Imaging Boards and Software

There's no fool like a "Painting Fool"

Recently, Simon Colton, Ph.D. student Michel Valstar, and Maja Pantic from Imperial College London (London, UK) won the award for the best machine-intelligence demonstration at the SGAI conference.
Feb. 4, 2008
4 min read

Recently, Simon Colton, Ph.D. student Michel Valstar, and Maja Pantic from Imperial College London department of computing (London, UK) won the prestigious award for the best machine-intelligence demonstration at the British Computer Society's Specialist Group on Artificial Intelligence (SGAI) conference, held at Cambridge University. The SGAI award, voted by some of the world's foremost authorities on artificial intelligence (AI), recognized the team's innovative and creative automated software technology--The Painting Fool, which creates portraits by reading the facial expressions of a human subject and interpreting the emotion conveyed by expressions.

Colton, who designed The Painting Fool, said he was excited by the challenge of creating an automated artist, which produces beautiful pieces of artwork. He also said his work raised some interesting questions about how people perceive creativity. "I'm a computational creativity researcher, which is a sub-area of AI research, so The Painting Fool can and has been used to test out some theories about how people perceive software as creative, or not. For instance, because people have to watch The Painting Fool produce its artwork with painstaking detail they seem to project more value onto it than they would if Photoshop produced something in milliseconds," he said.

To create a painting, The Painting Fool program first takes an image of its subject, via a video camera, and segments it into a number of regions of color. It then takes each segment and simulates how a human artist might paint that region. For instance, The Painting Fool may choose to imitate an artist's brushstrokes by painting a circular region with ever decreasing circles or straight lines with fine strokes.

In addition to simulating the artist's style of work, it also replicates what art materials, such as acrylics, pastels, chalk, or watercolors would look like.
"In recent developments, I've enabled the choice of color palette and materials to be controlled by other software. For the competition we used machine-vision software to control the painting styles, so the portraits were appropriate to the emotion being displayed by the sitter," Colton explained.

Colton said this technology allows the The Painting Fool to use a number of techniques to depict emotions.

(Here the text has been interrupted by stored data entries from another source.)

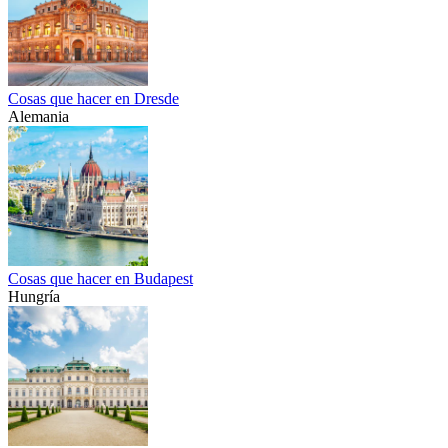
Cosas que hacer en Dresde
Alemania
Cosas que hacer en Budapest
Hungría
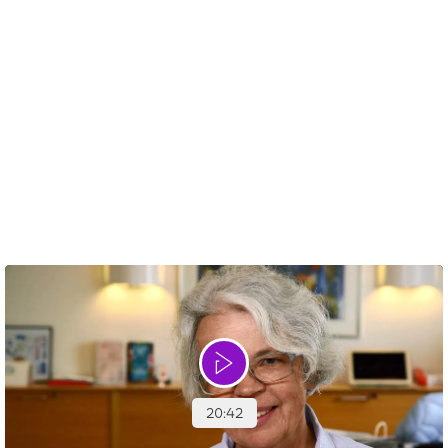
kan det være tørhed i skeden, smerter ved samleje eller
nedsat evne til at få orgasme. Man kan også opleve, at ens
kropsopfattelse er forandret.
Selvom du bliver begrænset i, hvad du kan seksuelt, kan
du stadig bevare intimiteten. Det kan du få gode råd om
her:
Seksualitet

For instance, if a person displays anger it may paint the subject in bold angry reds and black and use harsh brushstrokes to represent rage. This type of intelligent interpretation of human feelings was possible because of the work of fellow contributor Michel Valstar, a doctoral student of Maja Pantic. Michel contributed software that helped The Painting Fool interpret human emotions. As part of his degree, Michel developed the Facial Action Analysis system used by The Painting Fool to recognize complicated facial features.

"I developed a computer system that can detect 23 out of a total 27 facial muscle actions, known as Action Units, or AUs. These AUs help to describe typical expressions of the six basic emotions: anger, disgust, fear, happiness, sadness, or surprise," explained Michel.

Apart from detecting which AUs were present, Michel says, this technology was the first in the world to actually pinpoint when an AU starts, reaches its peak, and starts to return to its normal expression. "We use this knowledge to select from a video frame where the emotion shown was most intense. We call that the apex frame," he said. The apex frame is sent to The Painting Fool program, together with information about which emotion was detected and where the facial points were at that time. Michel said he was pleased to see his work actually demonstrated in the real world.

Colton said he would also like to purchase a robotic arm to do the painting in the real world, instead of a computer screen. He is also working on enabling The Painting Fool to design and paint its own 3-D scenes. "I also hope to announce a new project with a linguist from Oxford University to get The Painting Fool to read the front page of the New York Times and paint a picture that represents the events and emotional content of the story."